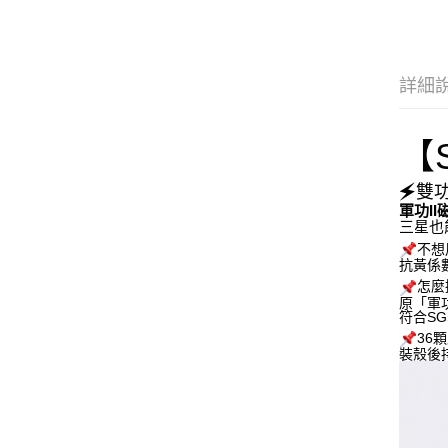
詳細
【
🗲
雙
軍功II
三星也
不想
抗黃係
怎麼
原「軍
符合S
36
裝殼後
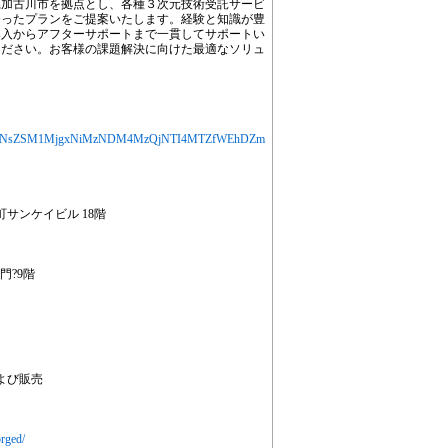
県加古川市を拠点とし、各種３次元技術受託サービ
合ったプランをご提案いたします。経験と知識が豊
導入からアフターサポートまで一貫してサポートい
ください。お客様の課題解決に向けた最適なソリュ
jYXJ0aWNsZSM1MjgxNiMzNDM4MzQjNTI4MTZfWEhDZm
本町サンケイビル 18階
大門?9階
よび販売
orged/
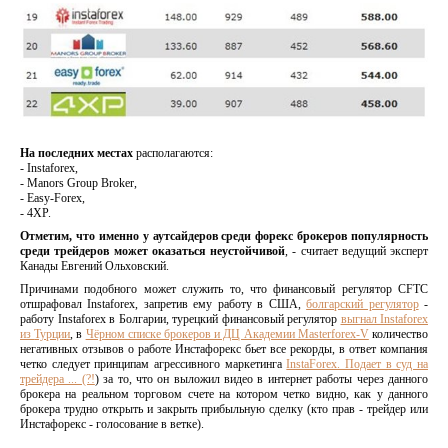
На последних местах
располагаются:
- Instaforex,
- Manors Group Broker,
- Easy-Forex,
- 4XP.
Отметим, что именно у аутсайдеров среди форекс брокеров популярность
среди трейдеров может оказаться неустойчивой
, - считает ведущий эксперт
Канады Евгений Ольховский.
Причинами подобного может служить то, что финансовый регулятор CFTC
отшрафовал Instaforex, запретив ему работу в США,
болгарский регулятор
-
работу Instaforex в Болгарии, турецкий финансовый регулятор
выгнал Instaforex
из
Турции
, в
Чёрном списке брокеров и ДЦ Академии Masterforex-V
количество
негативных отзывов о работе Инстафорекс бьет все рекорды, в ответ компания
четко следует принципам агрессивного маркетинга
InstaForex. Подает в суд на
трейдера ... (?!
) за то, что он выложил видео в интернет работы через данного
брокера на реальном торговом счете на котором четко видно, как у данного
брокера трудно открыть и закрыть прибыльную сделку (кто прав - трейдер или
Инстафорекс - голосование в ветке).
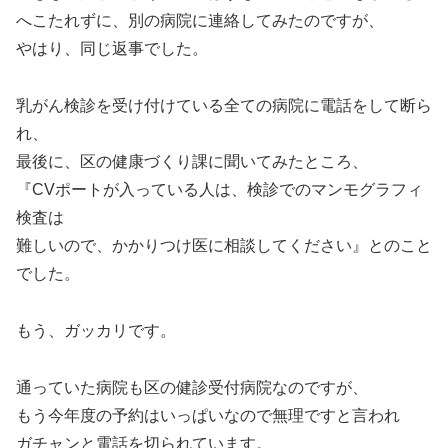
へこたれずに、別の病院に連絡してみたのですが、
やはり、同じ返事でした。
乳がん検診を受け付けている全ての病院に電話をして断ら
れ、
最後に、区の健康づくり課に聞いてみたところ、
『CVポートが入っている人は、検診でのマンモグラフィ
検査は
難しいので、かかりつけ医に相談してください』とのこと
でした。
もう、ガッカリです。
通っていた病院も区の健診受付病院なのですが、
もう今年度の予約はいっぱいなので無理ですと言われ
ガチャンと電話を切られています。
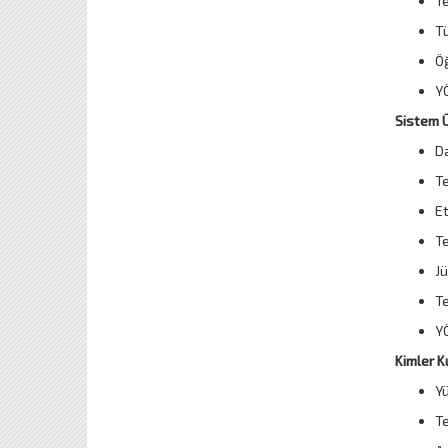
Te
Tü
Öğ
YÖ
Sistem Ü
Da
Te
Et
Te
Jü
Te
YÖ
Kimler K
Yü
Te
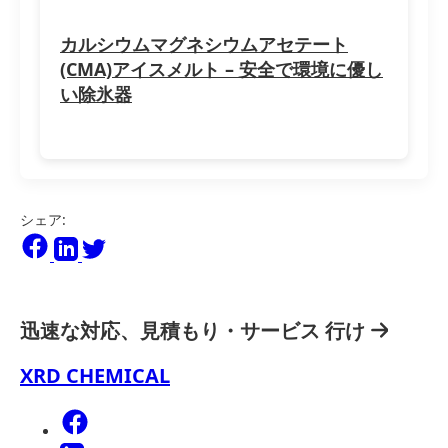
カルシウムマグネシウムアセテート
(CMA)アイスメルト – 安全で環境に優し
い除氷器
シェア:
迅速な対応、見積もり・サービス
行け
XRD CHEMICAL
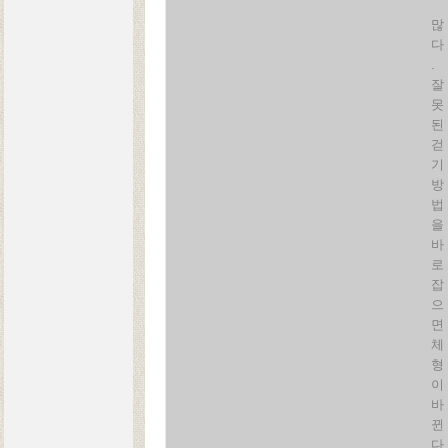
많
다
.
잘
못
된
걷
기
방
법
을
바
로
잡
으
면
체
형
이
바
뀐
다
════════════════════
WHAT IS REQUIRED:
For the string "регулятор", work out how many lines of the entries contain it and reply with that number alone.

RESULT BELOW:
3